[DATI DELL'ESERCIZIO]
____

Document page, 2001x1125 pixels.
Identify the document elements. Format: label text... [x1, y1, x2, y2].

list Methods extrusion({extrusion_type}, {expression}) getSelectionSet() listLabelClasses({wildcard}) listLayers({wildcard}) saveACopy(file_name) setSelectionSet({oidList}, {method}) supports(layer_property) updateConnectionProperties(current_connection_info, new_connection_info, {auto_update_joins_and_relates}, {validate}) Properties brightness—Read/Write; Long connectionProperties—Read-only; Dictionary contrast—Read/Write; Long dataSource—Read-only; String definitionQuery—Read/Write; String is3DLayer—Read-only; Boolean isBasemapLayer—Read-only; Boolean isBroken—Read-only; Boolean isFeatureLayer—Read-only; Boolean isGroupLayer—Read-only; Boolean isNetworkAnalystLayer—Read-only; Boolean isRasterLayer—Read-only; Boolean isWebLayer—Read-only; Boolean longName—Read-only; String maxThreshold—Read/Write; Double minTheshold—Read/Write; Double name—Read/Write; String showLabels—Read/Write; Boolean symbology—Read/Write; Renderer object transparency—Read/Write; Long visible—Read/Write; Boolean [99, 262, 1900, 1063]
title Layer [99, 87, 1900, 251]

____

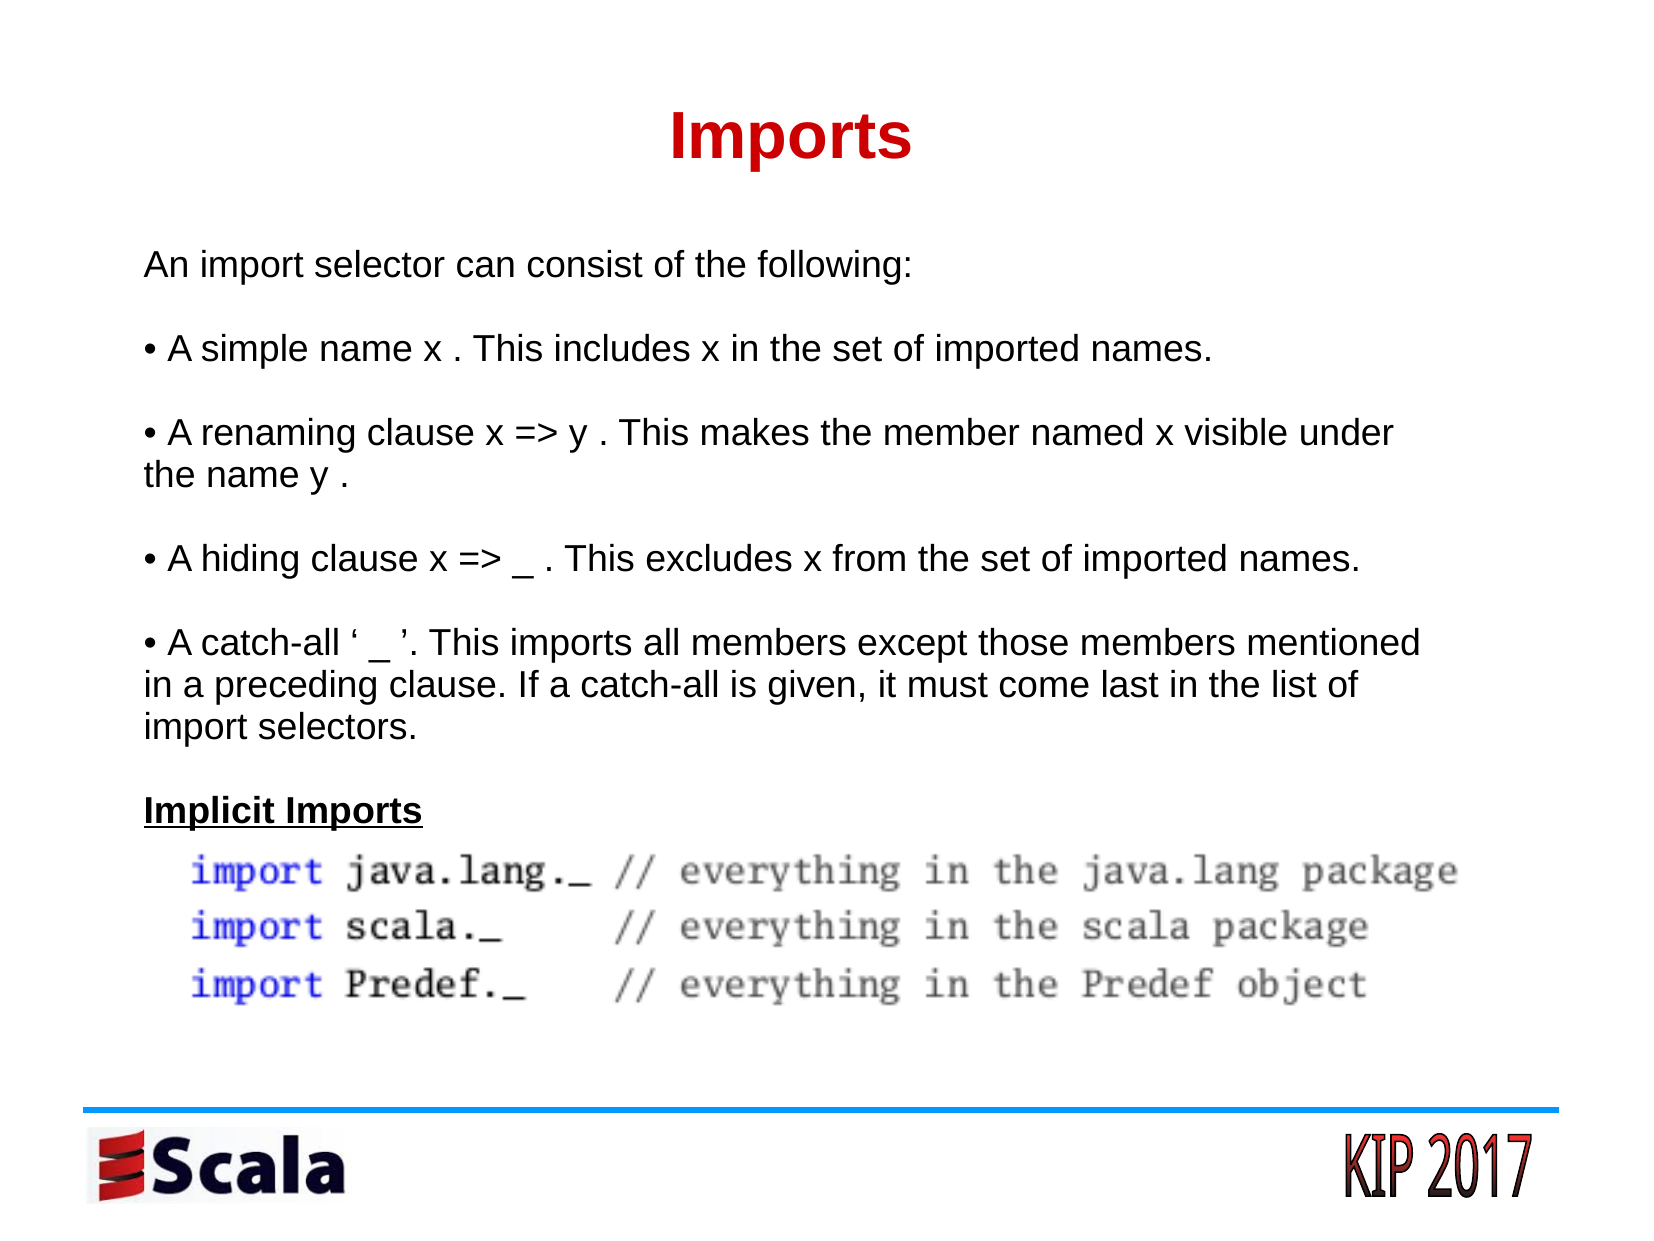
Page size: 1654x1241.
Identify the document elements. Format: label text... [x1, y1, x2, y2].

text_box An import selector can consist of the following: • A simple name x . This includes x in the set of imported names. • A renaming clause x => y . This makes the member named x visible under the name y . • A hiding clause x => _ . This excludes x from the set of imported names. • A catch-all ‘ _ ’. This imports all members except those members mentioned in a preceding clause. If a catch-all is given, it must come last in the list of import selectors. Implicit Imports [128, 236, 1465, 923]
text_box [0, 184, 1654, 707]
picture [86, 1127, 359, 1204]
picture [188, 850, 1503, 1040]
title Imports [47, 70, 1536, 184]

____

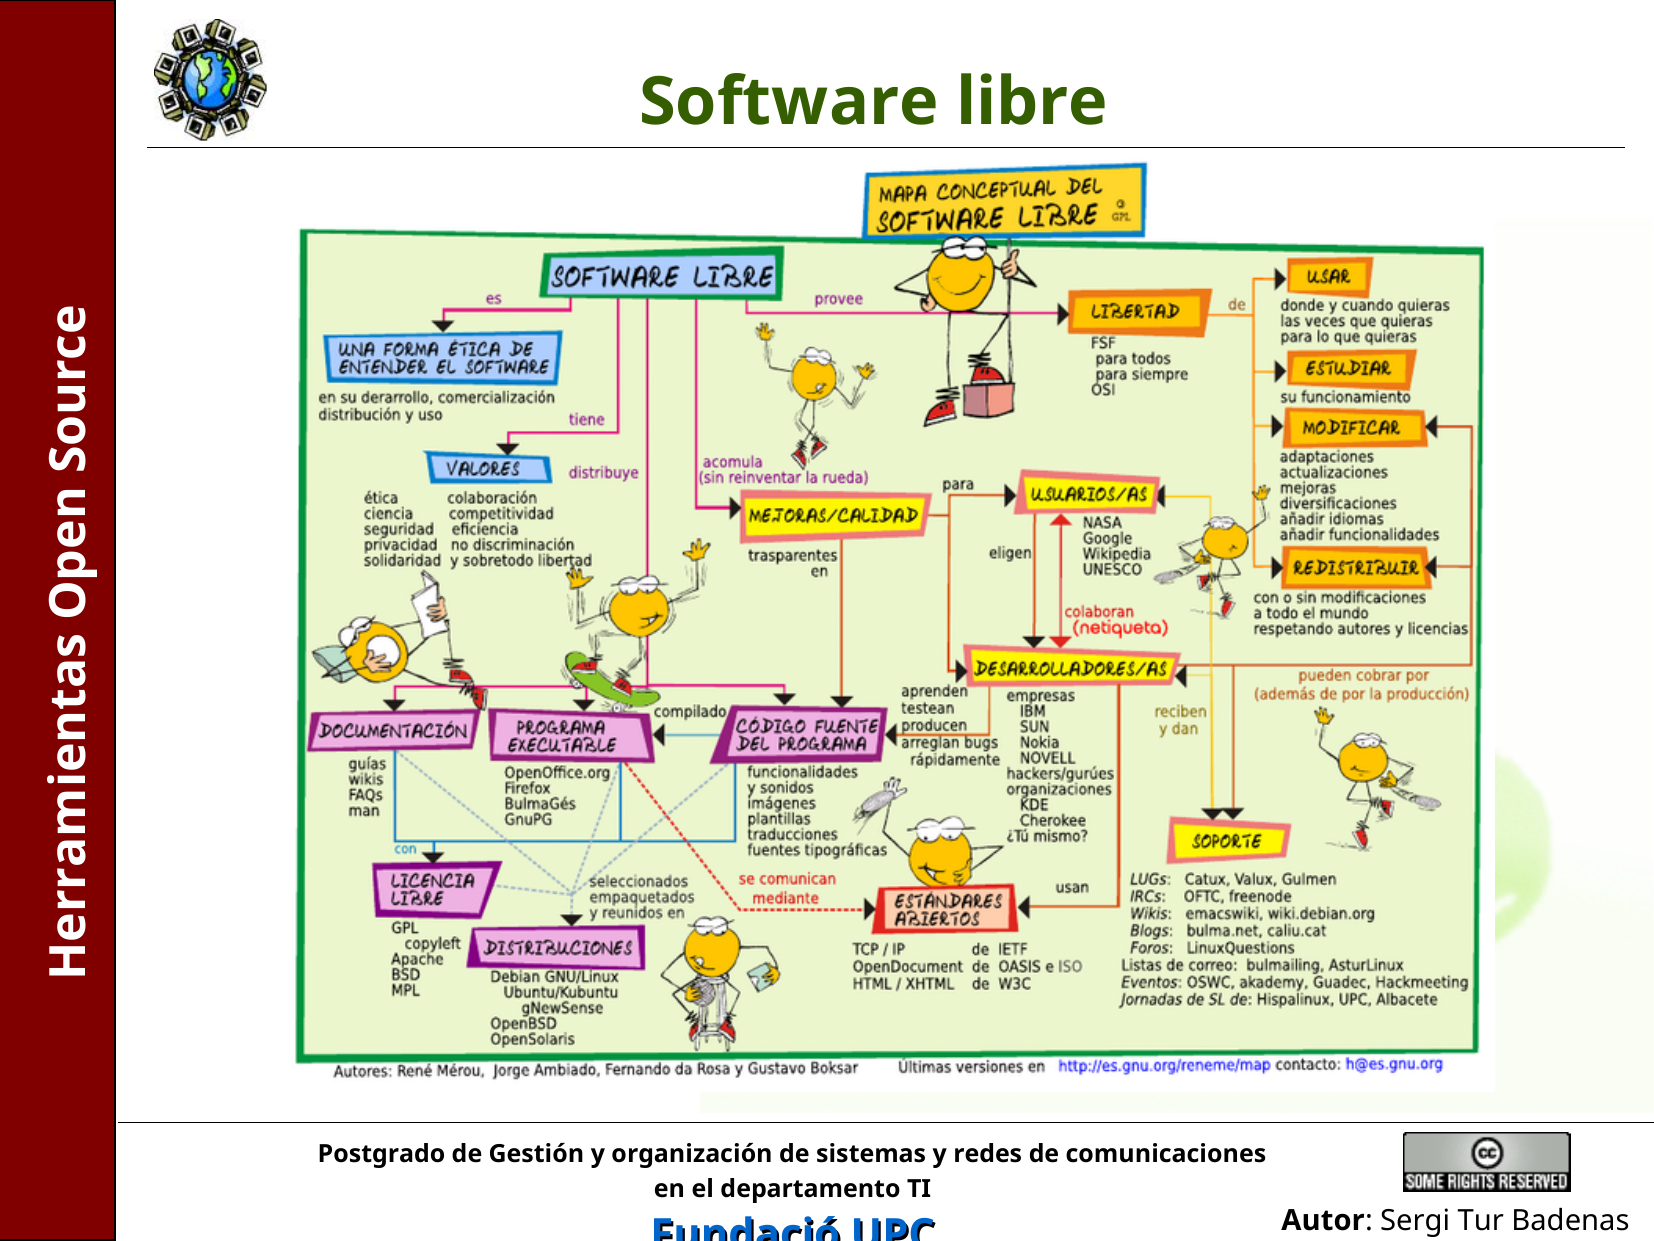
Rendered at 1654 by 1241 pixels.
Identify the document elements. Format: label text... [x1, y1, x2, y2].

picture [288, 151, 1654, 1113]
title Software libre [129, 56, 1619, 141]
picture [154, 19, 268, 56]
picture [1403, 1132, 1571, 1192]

____

[COMPITO]
Per favore, metti in un elenco numerato le righe che vanno dalla riga con "Rendered at 1654 by 1241 pixels." alla riga con "picture [1403, 1132, 1571, 1192]", entrambe incluse. Ometti le righe vuote.

[RISULTATO]
1. Rendered at 1654 by 1241 pixels.
2. Identify the document elements. Format: label text... [x1, y1, x2, y2].
3. picture [288, 151, 1654, 1113]
4. title Software libre [129, 56, 1619, 141]
5. picture [154, 19, 268, 56]
6. picture [1403, 1132, 1571, 1192]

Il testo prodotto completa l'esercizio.